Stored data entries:
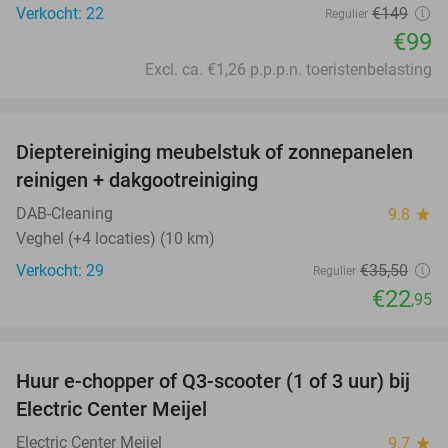
Verkocht: 22
€149
Regulier
€99
Excl. ca. €1,26 p.p.p.n. toeristenbelasting
favorite_border
Dieptereiniging meubelstuk of zonnepanelen
35%
reinigen + dakgootreiniging
DAB-Cleaning
9.8
star
Veghel (+4 locaties) (10 km)
Verkocht: 29
€35
,50
Regulier
€22
,95
favorite_border
Huur e-chopper of Q3-scooter (1 of 3 uur) bij
43%
Electric Center Meijel
Electric Center Meijel
9.7
star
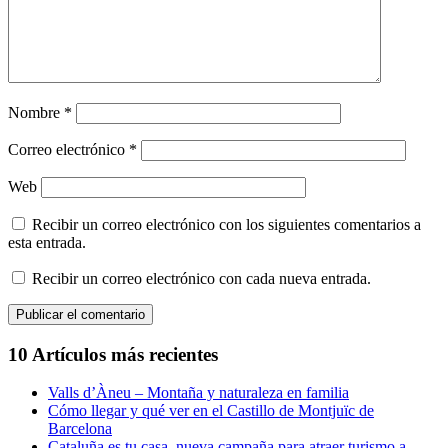
Nombre
*
Correo electrónico
*
Web
Recibir un correo electrónico con los siguientes comentarios a
esta entrada.
Recibir un correo electrónico con cada nueva entrada.
10 Artículos más recientes
Valls d’Àneu – Montaña y naturaleza en familia
Cómo llegar y qué ver en el Castillo de Montjuïc de
Barcelona
Cataluña es tu casa, nueva campaña para atraer turismo a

-- What the task requires --
Word for word, give the entries above again, with no images included.

-- Your solution --
Verkocht: 22
€149
Regulier
€99
Excl. ca. €1,26 p.p.p.n. toeristenbelasting
favorite_border
Dieptereiniging meubelstuk of zonnepanelen
35%
reinigen + dakgootreiniging
DAB-Cleaning
9.8
star
Veghel (+4 locaties) (10 km)
Verkocht: 29
€35
,50
Regulier
€22
,95
favorite_border
Huur e-chopper of Q3-scooter (1 of 3 uur) bij
43%
Electric Center Meijel
Electric Center Meijel
9.7
star
Nombre
*
Correo electrónico
*
Web
Recibir un correo electrónico con los siguientes comentarios a
esta entrada.
Recibir un correo electrónico con cada nueva entrada.
10 Artículos más recientes
Valls d’Àneu – Montaña y naturaleza en familia
Cómo llegar y qué ver en el Castillo de Montjuïc de
Barcelona
Cataluña es tu casa, nueva campaña para atraer turismo a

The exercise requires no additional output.